I went for a dream job interview during the holidays but while I would sell a kidney for it, I was not the perfect match and two other candidates fit better the job description, so unless of a miracle that is gone (but the process is very long, I won't hear for while a definite no). There's another good position going that I will apply for, and I'm also going for promotion this year. Work has gone quite well, one of those years where planets align and several very ambitious things have succeeded. So I'm going for it because it was really what I should have been offered 2 years ago when I joined this new Uni. I am telling myself that if I'm again caught in the bureaucracy of a broken system (not enough budget for the School, too soon to be promoted, etc), I'm packing up and enrol into a medicine degree which is what I should always have done. But that's not without other major consequences (assuming I'm not too old already and eligible).
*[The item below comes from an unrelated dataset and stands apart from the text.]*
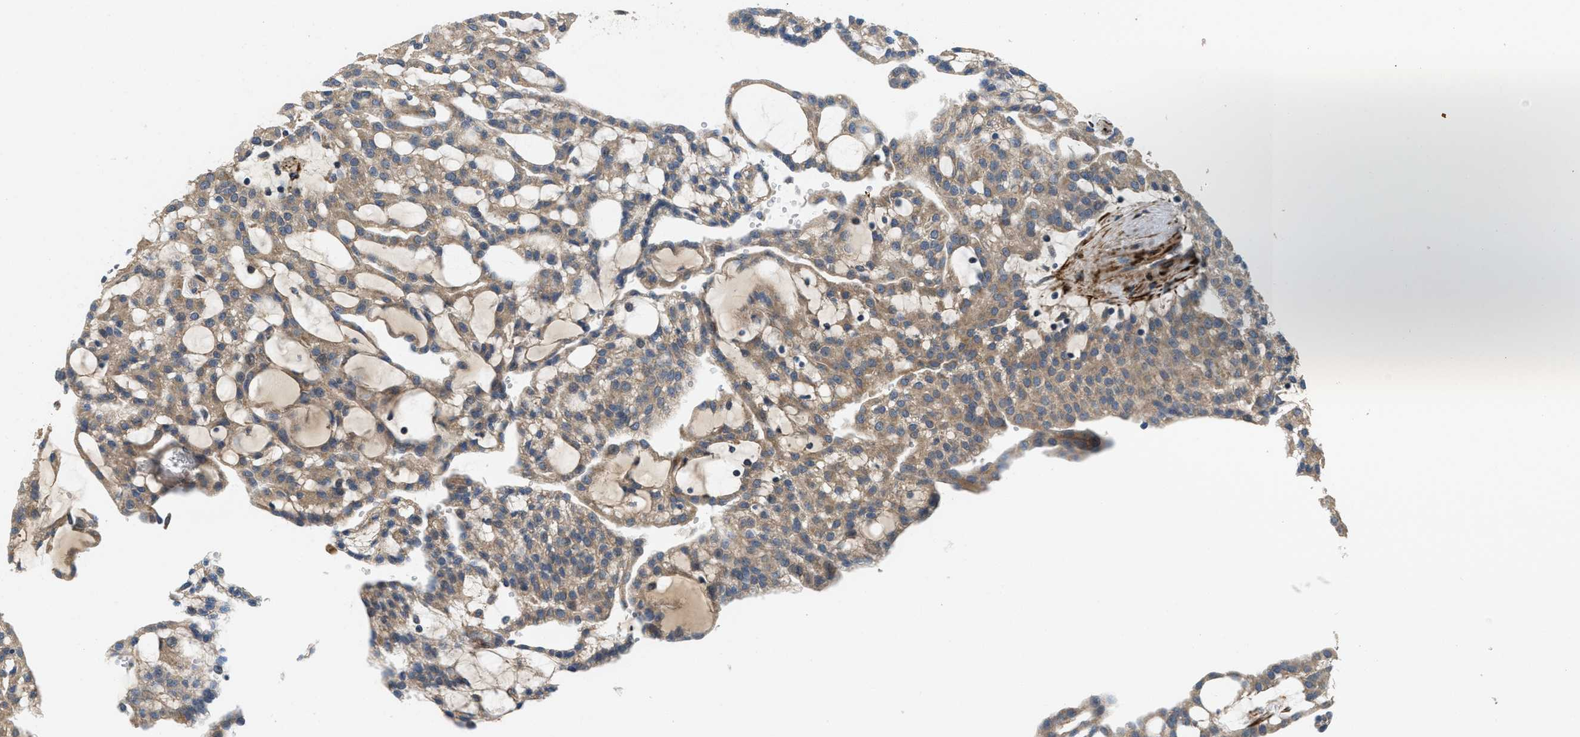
{"staining": {"intensity": "weak", "quantity": ">75%", "location": "cytoplasmic/membranous"}, "tissue": "renal cancer", "cell_type": "Tumor cells", "image_type": "cancer", "snomed": [{"axis": "morphology", "description": "Adenocarcinoma, NOS"}, {"axis": "topography", "description": "Kidney"}], "caption": "DAB (3,3'-diaminobenzidine) immunohistochemical staining of human renal cancer demonstrates weak cytoplasmic/membranous protein expression in approximately >75% of tumor cells.", "gene": "ZNF599", "patient": {"sex": "male", "age": 63}}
My feelings in general are still very troubled. I feel very conflicted with Mike (who is his usual self, great person, great with the children, but zero ambition or drive to do much at all), I feel stuck, I day dream of other lives most of the time, but at times I dream of moving back the clock to when I felt happy with what I had. I need projects and plans...I'm one of those.

Health-wise we are all doing well, I had my usual anxiety about whatever, did all my checks, all is good. Till the next bout of anxiety. I am doing much better from that point of view but when anxiety strikes it's a beast. The one who is doing worst is Carlito the cat, who has not settled much in this new neighbourhood, the other cats are giving him a hard time, and on saturday he was hit by a car...one kind neighbour took him to the vet where we found him today. He should have (one very expensive) surgery tonight, poor pet he looked miserable...but should be ok.

I read all your blogs, you that are still writing, but sometimes my messages to you don't get posted and I don't know why. Know that I'm there for you.